Andrew Barnert abarnert at yahoo.com
Fri Aug 2 06:47:24 CEST 2013


From: "random832 at fastmail.us" <random832 at fastmail.us>

Sent: Thursday, August 1, 2013 1:18 PM


> On Thu, Jul 25, 2013, at 11:58, Andrew Barnert wrote:
>>  Faking termios on Windows (and presumably faking attributes for the
>>  cmd.exe console window) would probably be almost as much work as faking
>>  curses, and a lot less useful, so I'm not sure that would be worth 
> doing.
> 
> What about faking conio on Unix? There's no rule that says
> cross-platform python APIs have to be inspired by POSIX C APIs. It's a
> very simple API and is sufficient to build a pure-python windowing
> library on top of.


That's a great idea.

The quasi-standardized core of conio is definitely not enough to write a windowing library. Although some of the old DOS implementations had gotoxy, setfg, and setbg functions, the Win32 implementations don't have those; they just have… well, the same functions as MSVCRT's console APIs, which the stdlib already wraps (see http://docs.python.org/3/library/msvcrt.html#console-i-o for details). And really, all we were looking for was a way to do raw input and a few related things in a cross-platform way (and, on Unix, an easier way than tty/termios), and those APIs seem like a good match. And they'd be pretty easy to implement on Unix.
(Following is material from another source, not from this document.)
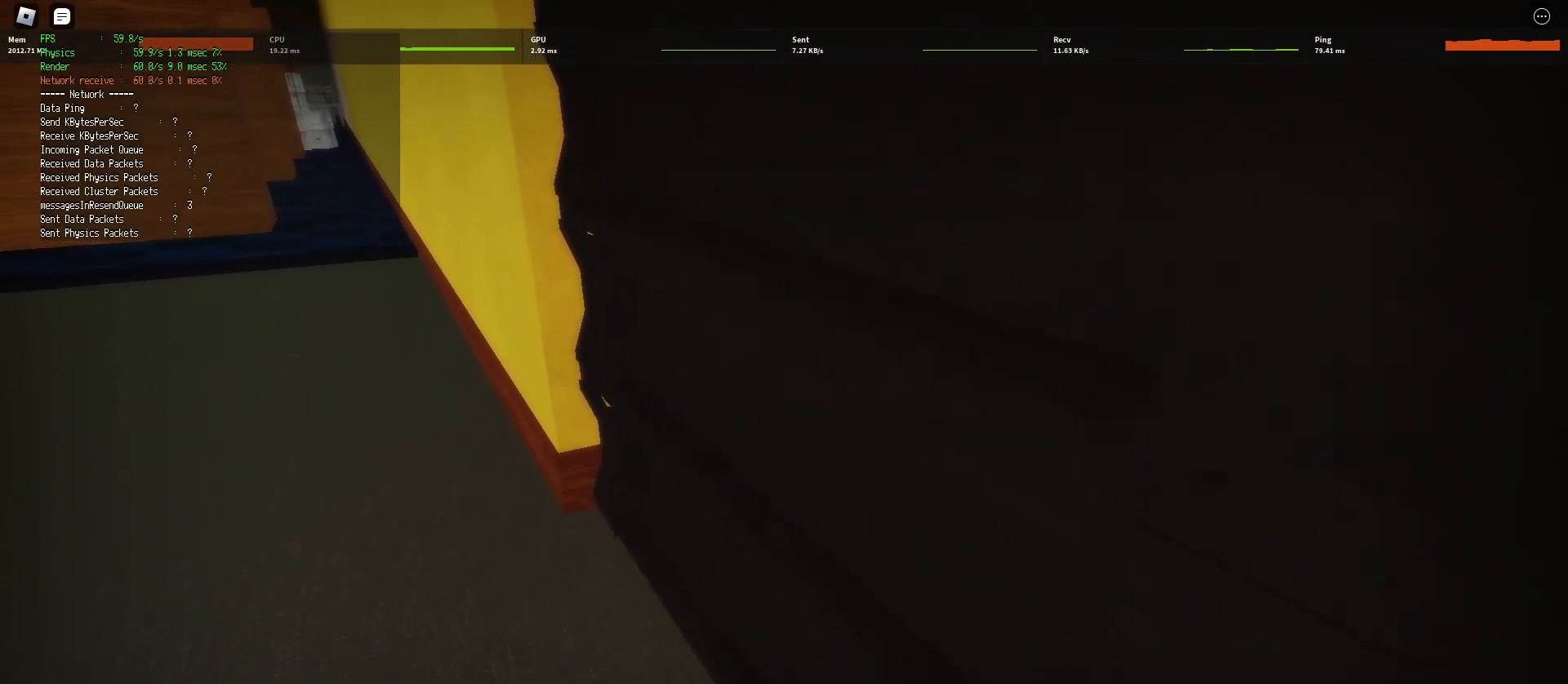
{"keys": ["ctrl", "d", "w"], "mouse": [], "events": []}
Something like this (for Unix; the Windows implementations would just call the msvcrt functions):

    def _check_tty(f):
        if not f.isatty():
            raise RuntimeError('consoleio on non-tty')

    @contextmanager
    def _tty_context(f, raw=False, echo=True):
        fd = f.fileno()
        stash = termios.tcgetattr(fd)
        tty.setraw(fd)
        yield
        termios.tcsetattr(fd, termios.TCSAFLUSH, stash)
    

    _pushback = []

    def kbhit():
        # Not sure how to write this in a cross-platform way...

    def getwch():
        _check_tty(sys.stdin)
        if _pushback:
            return _pushback.pop(0)
        with _tty_context(sys.stdin, raw=True, echo=False):
            return sys.stdin.read(1)

    def ungetwch(wch):
        _check_tty(sys.stdin)
        _pushback.append(wch)

    def putwch(wch):
        _check_tty(sys.stdout)
        sys.stdout.write(wch)

        sys.stdout.flush()

    # For the non-"wide" versions… just use sys.stdout.buffer instead of sys.stdout?
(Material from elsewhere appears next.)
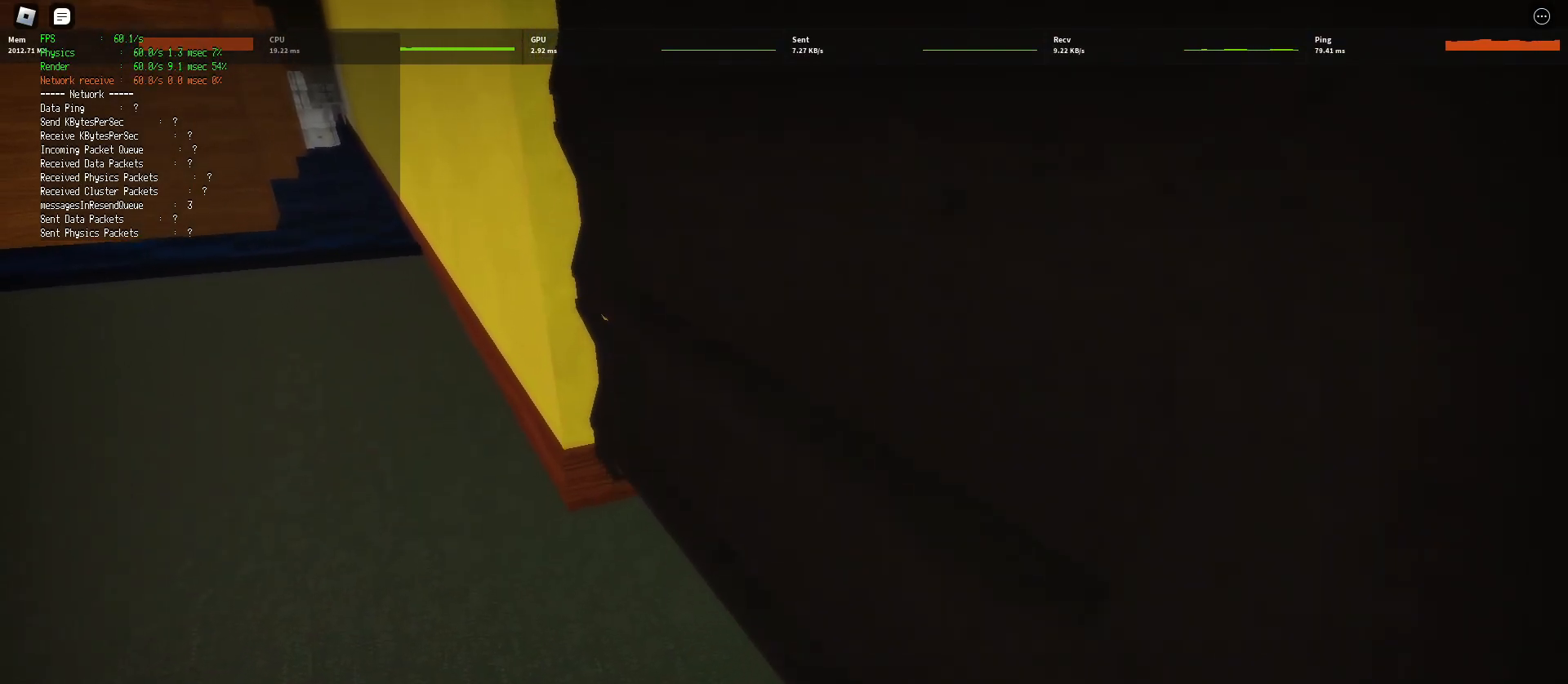
{"keys": ["ctrl", "d", "w"], "mouse": [], "events": []}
If we can require the user to call enable(input_only=False) before using any consoleio functions, and disable() before using normal I/O (maybe "with consoleio.context(input_only=False):" to wrap it), it could be simpler (especially the kbhit part), and more efficient and reliable.

Of course it is possible to have a TTY that isn't on stdin/stdout, or even two TTYs, but I don't think there's any need for the extra complexity.

Anyway, if you're interested, I could clean this up, test it out, and put something up on PyPI, and then we could see if it gets enough traction to be worth considering stdlib-ifying.